Problem: Within the listing below, please copy exactly the lines between the line holding "focal_35mm: 26" and the line holding "f_number: 1.5", inclusive.

Available data:
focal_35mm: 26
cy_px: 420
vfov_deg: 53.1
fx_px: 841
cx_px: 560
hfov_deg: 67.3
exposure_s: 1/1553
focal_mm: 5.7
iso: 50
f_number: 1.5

...

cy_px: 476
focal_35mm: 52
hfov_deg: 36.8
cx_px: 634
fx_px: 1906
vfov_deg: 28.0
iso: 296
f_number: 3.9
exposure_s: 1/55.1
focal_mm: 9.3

Result of this exercise:
focal_35mm: 26
cy_px: 420
vfov_deg: 53.1
fx_px: 841
cx_px: 560
hfov_deg: 67.3
exposure_s: 1/1553
focal_mm: 5.7
iso: 50
f_number: 1.5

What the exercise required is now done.